In the first three months of 2020, Aboriginal people were arrested at ten times the rate of non-Aboriginal people, according to the Australian Bureau of Statistics. And in the small towns of the New South Wales Northern Rivers, there are constant reminders of police racism.

“In my community racism is very much alive”, Dunghutti activist Christine Dungay, who lives in Kempsey, says over Messenger. “My town has a lot of Aboriginal people in it; we face racism as soon as we step out our front doors.” Christine’s brother David Dungay Junior was killed in a Long Bay Prison cell in 2015. “It really starts with the police. There are so many racist police that try their hardest to get Aboriginals jailed”, she says.

A Sydney Morning Herald investigation has revealed that, while the racism of the criminal justice system might start with the cops, the courts continue to persecute Aboriginal people. The investigation into local court data found that Indigenous people are twice as likely to go to jail as non-Indigenous offenders in the Northern Rivers and Sydney City areas.

The Herald investigation found that, last year, 16 percent of Aboriginal people who faced court in Sydney City and the inner south received a jail sentence; the rate was only 8 percent for non-Indigenous people.
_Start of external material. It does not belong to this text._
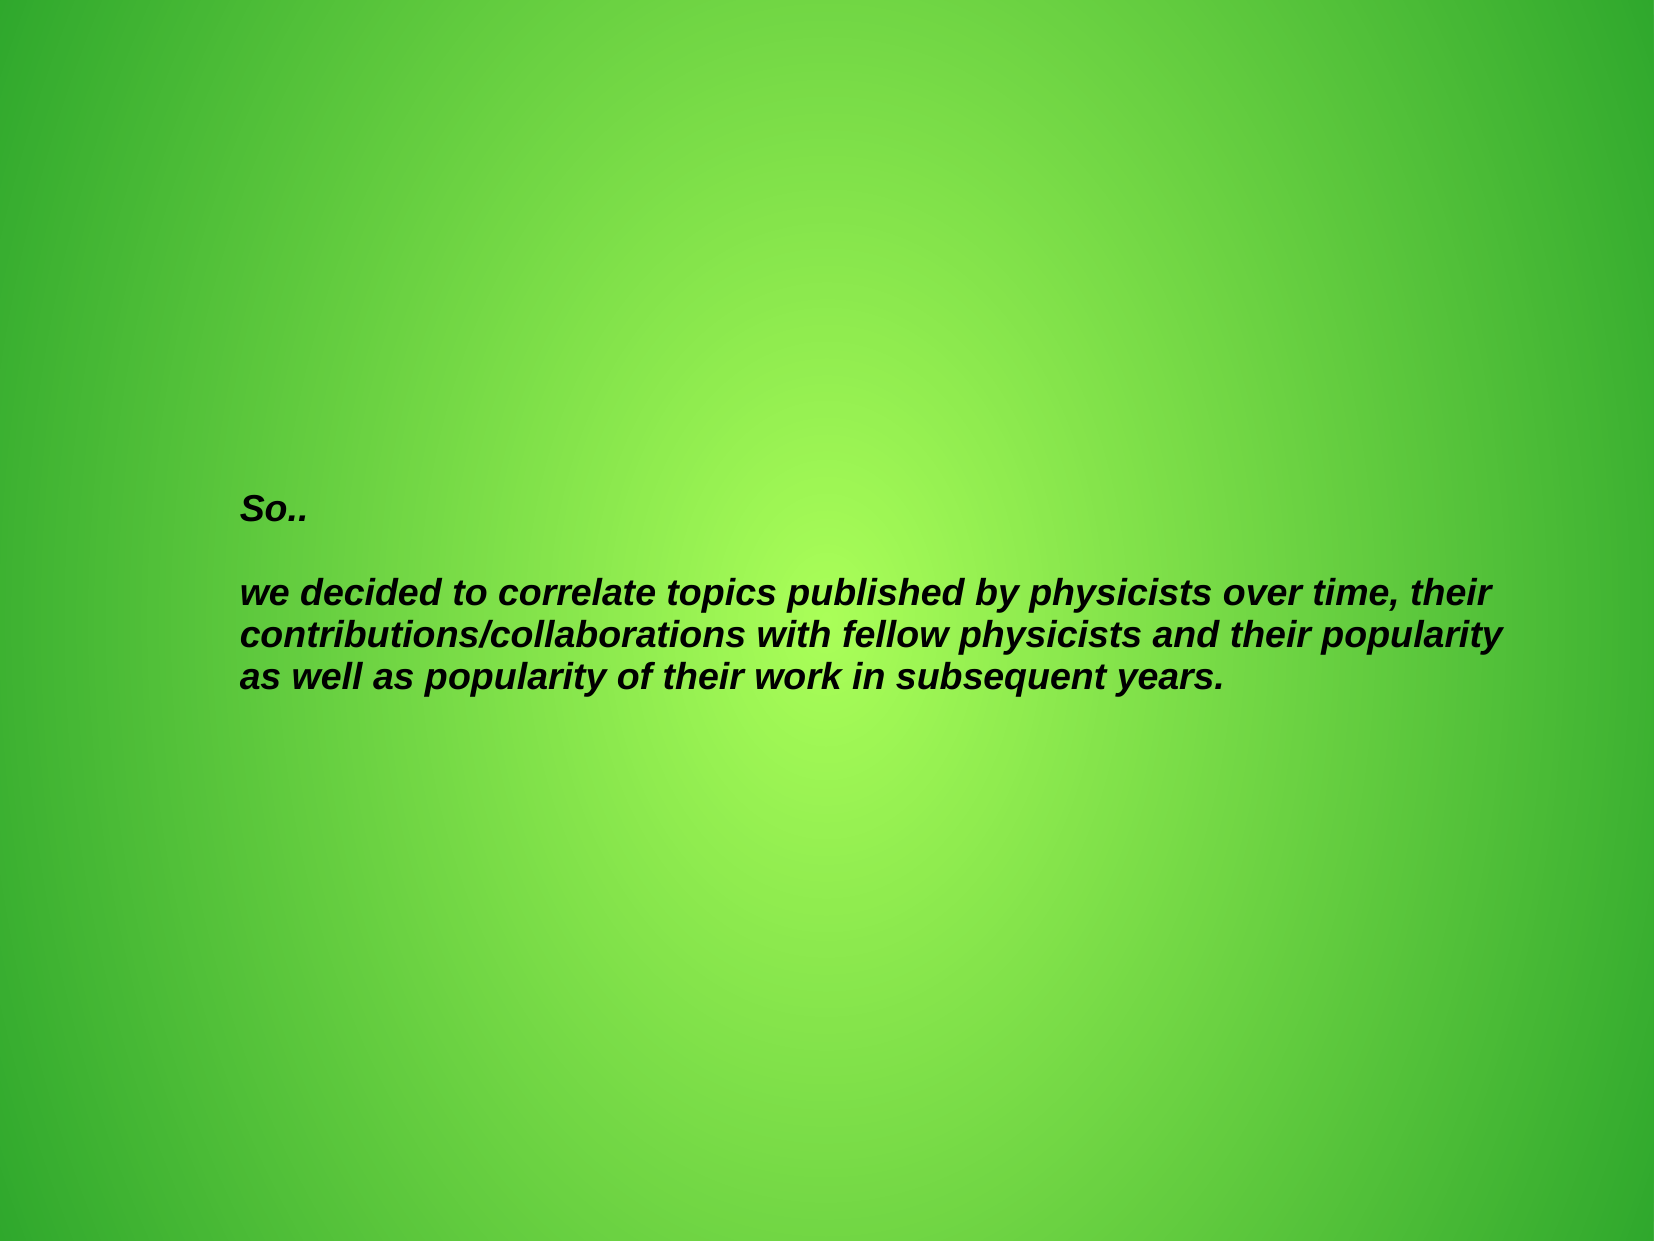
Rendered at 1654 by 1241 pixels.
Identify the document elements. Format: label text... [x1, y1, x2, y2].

text_box So.. we decided to correlate topics published by physicists over time, their contributions/collaborations with fellow physicists and their popularity as well as popularity of their work in subsequent years. [225, 480, 1561, 705]
title [82, 48, 1571, 258]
In the Northern Rivers area, the respective statistics were 13 percent and 6 percent. The rates were similar in each of the preceding three years.

When looking at “public order” crimes such as using offensive language or failing to abide by a move-on order, almost one in five Aboriginal people who faced court were jailed, compared to less than 7 percent of non-Aboriginal people.
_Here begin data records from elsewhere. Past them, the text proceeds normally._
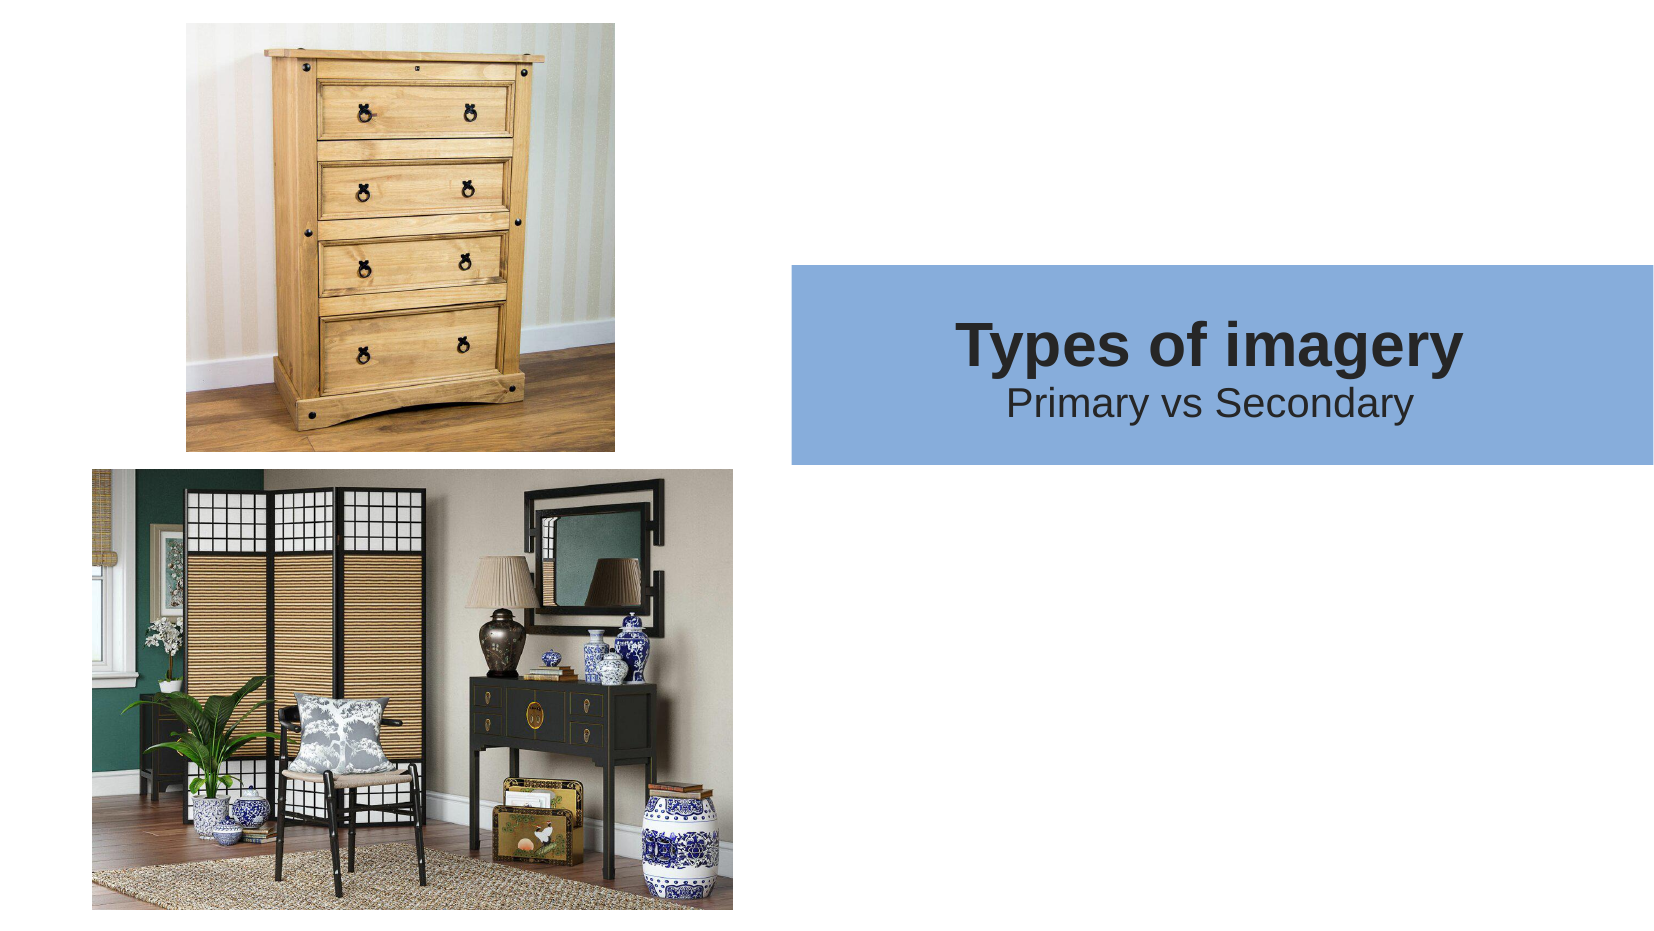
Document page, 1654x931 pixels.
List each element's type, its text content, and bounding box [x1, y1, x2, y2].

picture [92, 469, 733, 910]
picture [186, 23, 615, 452]
text_box Types of imagery Primary vs Secondary [941, 295, 1480, 434]
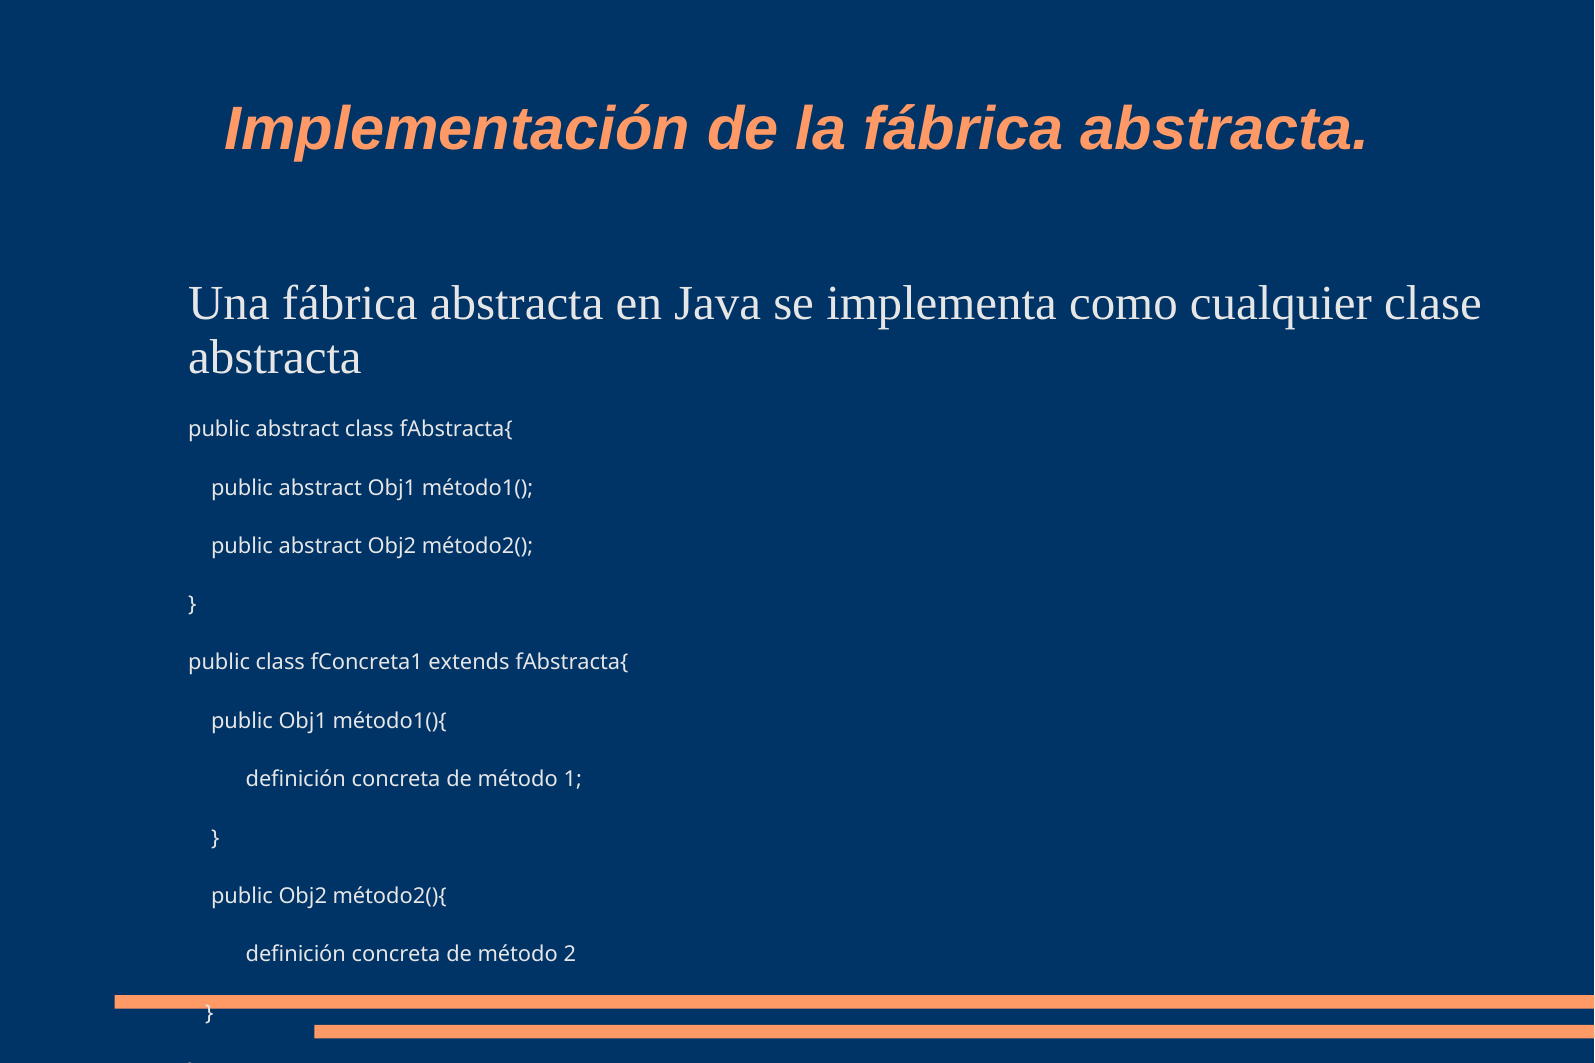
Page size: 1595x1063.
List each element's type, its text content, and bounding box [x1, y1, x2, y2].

list Una fábrica abstracta en Java se implementa como cualquier clase abstracta public abstract class fAbstracta{ public abstract Obj1 método1(); public abstract Obj2 método2(); } public class fConcreta1 extends fAbstracta{ public Obj1 método1(){ definición concreta de método 1; } public Obj2 método2(){ definición concreta de método 2 } } [117, 276, 1505, 1063]
title Implementación de la fábrica abstracta. [117, 39, 1479, 218]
It isn’t always direct racism on the part of judges, however. A lack of access to lawyers and economic insecurity make it more difficult to avoid a jail term. “The courts have no way of accounting for the systemic disadvantage that people experience in every part of their lives. Assuming ‘criminal character’ is the default approach of rich, white judges who have nothing in common with the defendants”, Kate Doherti a lawyer and former volunteer with the Aboriginal Legal Service in Sydney, says via Messenger.

“It’s particularly hard to get legal help for ‘minor’ crimes like public order, but then you get a criminal record because you didn’t have a lawyer”, she says. “Having your ‘life in order’ is something people can use to argue that they shouldn’t go to jail, but it’s more likely for Aboriginal defendants to not be able to meet these criteria for a whole range of reasons. So it doesn’t just have to be some overtly racist judge. Those definitely exist, but the whole system is rigged from the start.”
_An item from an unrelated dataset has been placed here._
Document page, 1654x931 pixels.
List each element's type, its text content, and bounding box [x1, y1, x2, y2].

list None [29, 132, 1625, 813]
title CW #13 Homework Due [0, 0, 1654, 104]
An Australian Institute of Health and Welfare report in 2016 found that the median weekly income for Indigenous people was one-third lower than that of non-Indigenous people. It also found that almost 40 percent of Aboriginal people were in the bottom 20 percent of all income earners.

So racial justice in not just a question of weeding out a few bad judges—although that wouldn’t hurt—just as it’s not a question of getting rid of a few bad apples from the police force. Even if racist cops or judges were sacked, the system would be stacked against Aboriginal people. We need to fight racism. And we need to fight the economic inequality that is also a barrier to racial equality.